**Work to be completed**
Line by line, repeat the data below exactly, beginning at the first line and ending at the line with "Bremshebel: 3-Finger Bremshebel, rechts". Omit pictures.
═══ Input
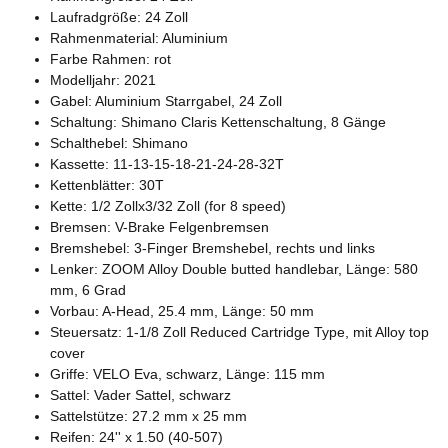
Laufradgröße: 24 Zoll
Rahmenmaterial: Aluminium
Farbe Rahmen: rot
Modelljahr: 2021
Gabel: Aluminium Starrgabel, 24 Zoll
Schaltung: Shimano Claris Kettenschaltung, 8 Gänge
Schalthebel: Shimano
Kassette: 11-13-15-18-21-24-28-32T
Kettenblätter: 30T
Kette: 1/2 Zollx3/32 Zoll (for 8 speed)
Bremsen: V-Brake Felgenbremsen
Bremshebel: 3-Finger Bremshebel, rechts und links
Lenker: ZOOM Alloy Double butted handlebar, Länge: 580
mm, 6 Grad
Vorbau: A-Head, 25.4 mm, Länge: 50 mm
Steuersatz: 1-1/8 Zoll Reduced Cartridge Type, mit Alloy top
cover
Griffe: VELO Eva, schwarz, Länge: 115 mm
Sattel: Vader Sattel, schwarz
Sattelstütze: 27.2 mm x 25 mm
Reifen: 24'' x 1.50 (40-507)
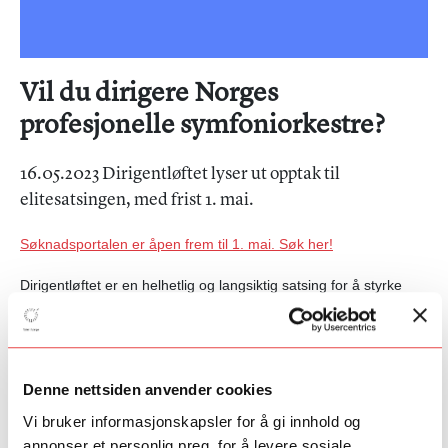
Vil du dirigere Norges
profesjonelle symfoniorkestre?
16.05.2023 Dirigentløftet lyser ut opptak til
elitesatsingen, med frist 1. mai.
Søknadsportalen er åpen frem til 1. mai. Søk her!
Dirigentløftet er en helhetlig og langsiktig satsing for å styrke
Norge som dirigentnasjon. Satsingen ser talentutvikling i et
helhetlig løp og inkluderer et nasjonalt talentprogram på
toppnivå for særskilt talentfulle dirigenter som ønsker å satse på
en profesjonell karriere. Toppsatsingen skreddersys med eget
Denne nettsiden anvender cookies
øvingsprogram, mentorer og mesterklasser.
Vi bruker informasjonskapsler for å gi innhold og
Deltakere får et skreddersydd program med de nasjonale
annonser et personlig preg, for å levere sosiale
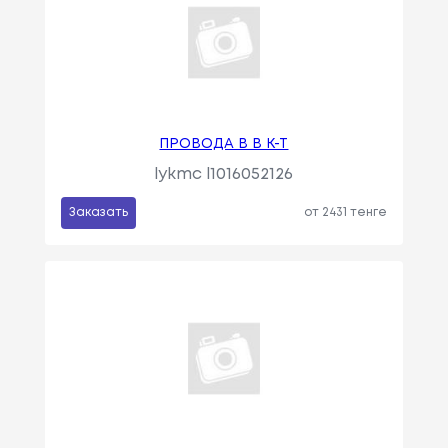
ПРОВОДА В В К-Т
lykmc l1016052126
Заказать
от 2431 тенге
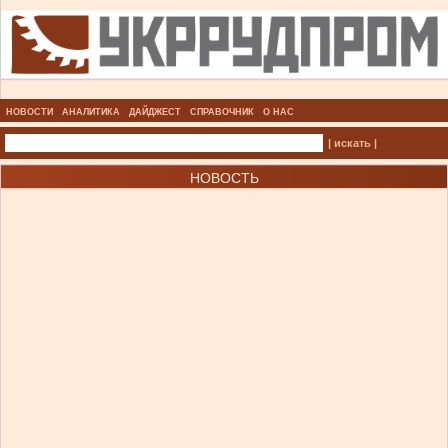
НОВОСТИ
АНАЛИТИКА
ДАЙДЖЕСТ
СПРАВОЧНИК
О НАС
| искать |
НОВОСТЬ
══════
**The completed task**
Laufradgröße: 24 Zoll
Rahmenmaterial: Aluminium
Farbe Rahmen: rot
Modelljahr: 2021
Gabel: Aluminium Starrgabel, 24 Zoll
Schaltung: Shimano Claris Kettenschaltung, 8 Gänge
Schalthebel: Shimano
Kassette: 11-13-15-18-21-24-28-32T
Kettenblätter: 30T
Kette: 1/2 Zollx3/32 Zoll (for 8 speed)
Bremsen: V-Brake Felgenbremsen
Bremshebel: 3-Finger Bremshebel, rechts und links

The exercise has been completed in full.